### Wybrany fragment
'''
Leszek 06.02.2017 10:44
Zdjęcie było podpisane PZŁ !!! Autor zdjęcia wyraźnie się wypowiedział: "Publikacja mojego zdjęcia bez mojej zgody to naruszenie praw autorskich"

reed 04.02.2017 11:38
A aktualne zdjęcie skad macie? Bo 10 sekund zajęło znalezienie go w artykule poświęconym Czarnobylowi...

myśliwy 04.02.2017 11:12
Eko - durnie - pocałujcie nas wszyscy w dupę - MYŚLIWI. Jesteście bandą nierobów, pieniaczy, którzy jedyne co mogą zrobić dla zwierząt, to opluwać drugiego człowieka. Wstyd.

Jeleń 05.02.2017 00:29
Za to wy dużo robicie, pajace :D

spokój 05.02.2017 19:17
Daj spokój, pewnie nawet żaden myśliwy tego nie pisał. Chciał tylko dodać oliwy do ognia :) Na debilne komentarze szkoda czasu...

Luka 04.02.2017 10:31
Po pierwsze powinniście przeprosić Marcina, a nie PZŁ, który ukradł jego zdjęcie. Po drugie ten artykuł niewiele ma wspólnego z prawdą. Największym zagrożeniem dla wilka jest człowiek i dopóki zostawia się go w spokoju, dopóty on od nas trzyma się z daleka. Niech myśliwi zabijają mniej saren i jeleni (w sumie ok 200.000 rocznie) to wilki będą miały co jeść w lesie. Jeśli myśliwy spotyka wilka przy domach (tak zrozumiałem, bo inaczej jakie to zagrożenie) to co on tam robi z bronią? Przestańcie siać psychozę z bajki o złym wilku. Kiedy wilk ostatnio zaatakował człowieka? Ktoś coś w ogóle słyszał takiego?
'''
### Podane wiersze
'''
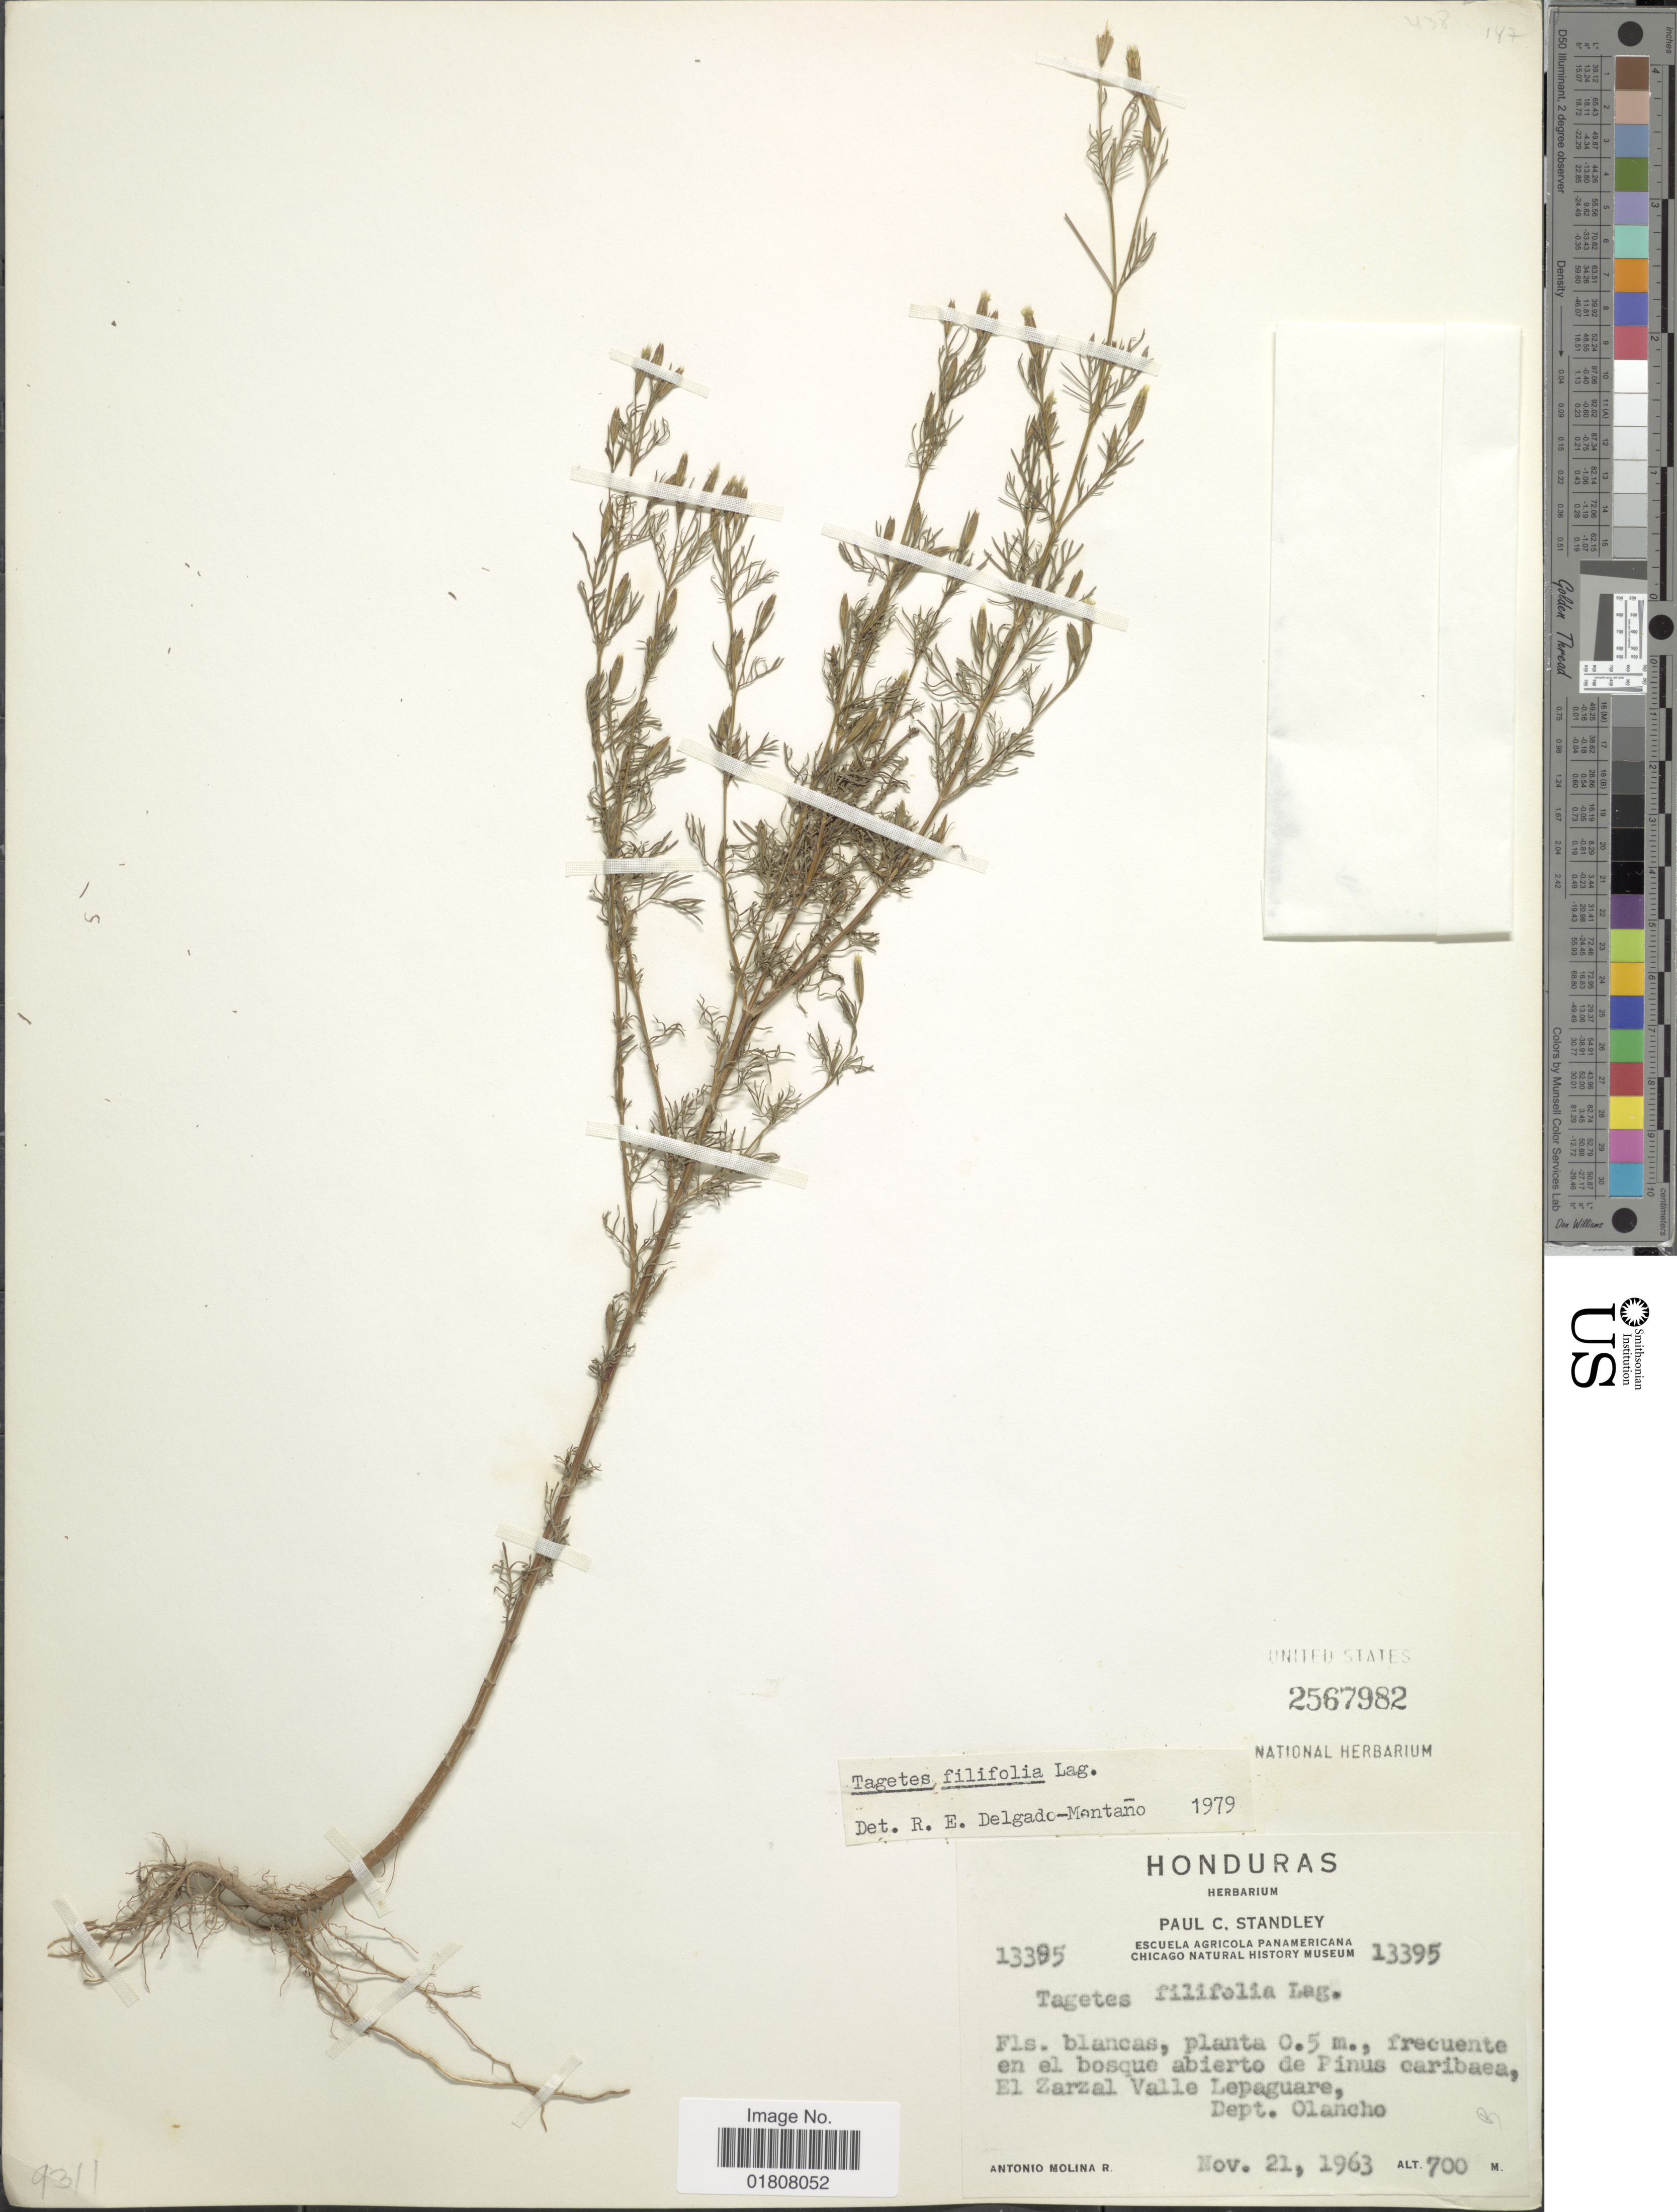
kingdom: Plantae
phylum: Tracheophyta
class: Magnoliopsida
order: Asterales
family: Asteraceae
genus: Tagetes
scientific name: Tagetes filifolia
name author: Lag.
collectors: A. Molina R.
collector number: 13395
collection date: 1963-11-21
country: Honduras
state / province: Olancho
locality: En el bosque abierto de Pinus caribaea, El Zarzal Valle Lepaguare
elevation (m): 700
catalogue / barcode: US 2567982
'''
'''
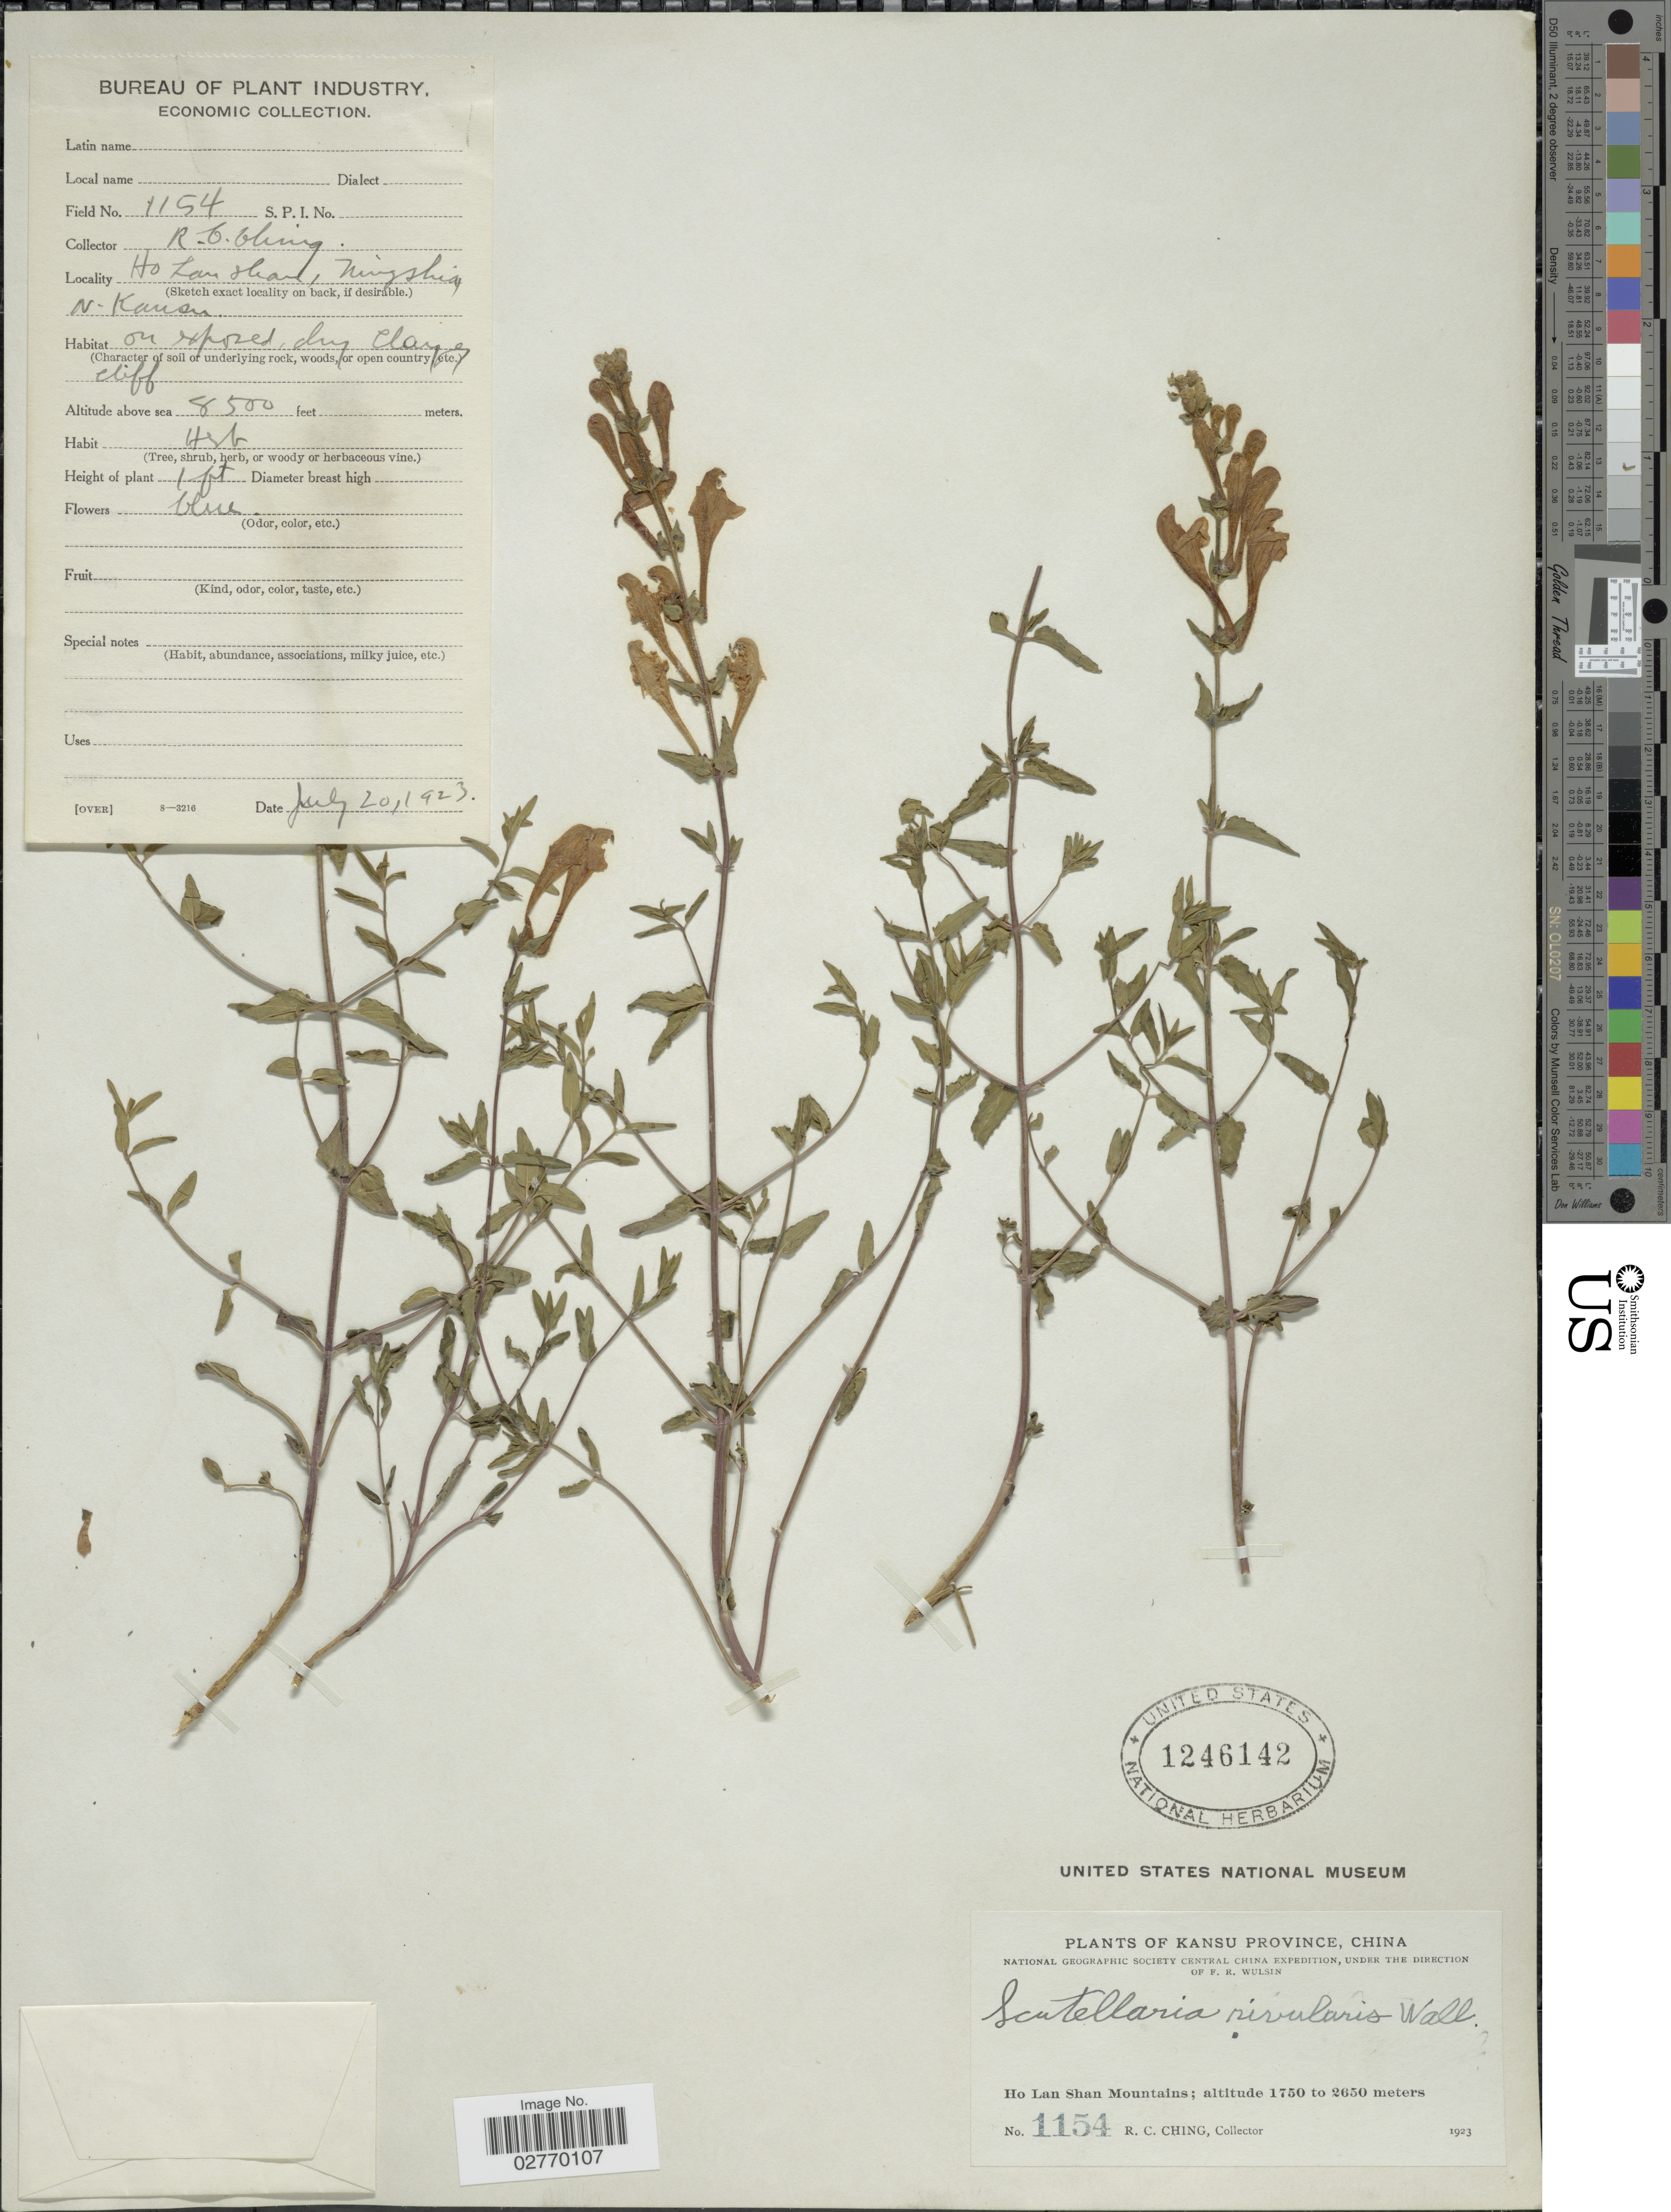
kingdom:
'''
### Twoje zadanie
Wypisz w kolejności występowania wszystkie nazwy autorów, którymi podpisano komentarze we fragmencie o wilkach i myśliwych. Podane wiersze nie mają tu żadnego znaczenia.

### Pisemne rozwiązanie
Leszek, reed, myśliwy, Jeleń, spokój, Luka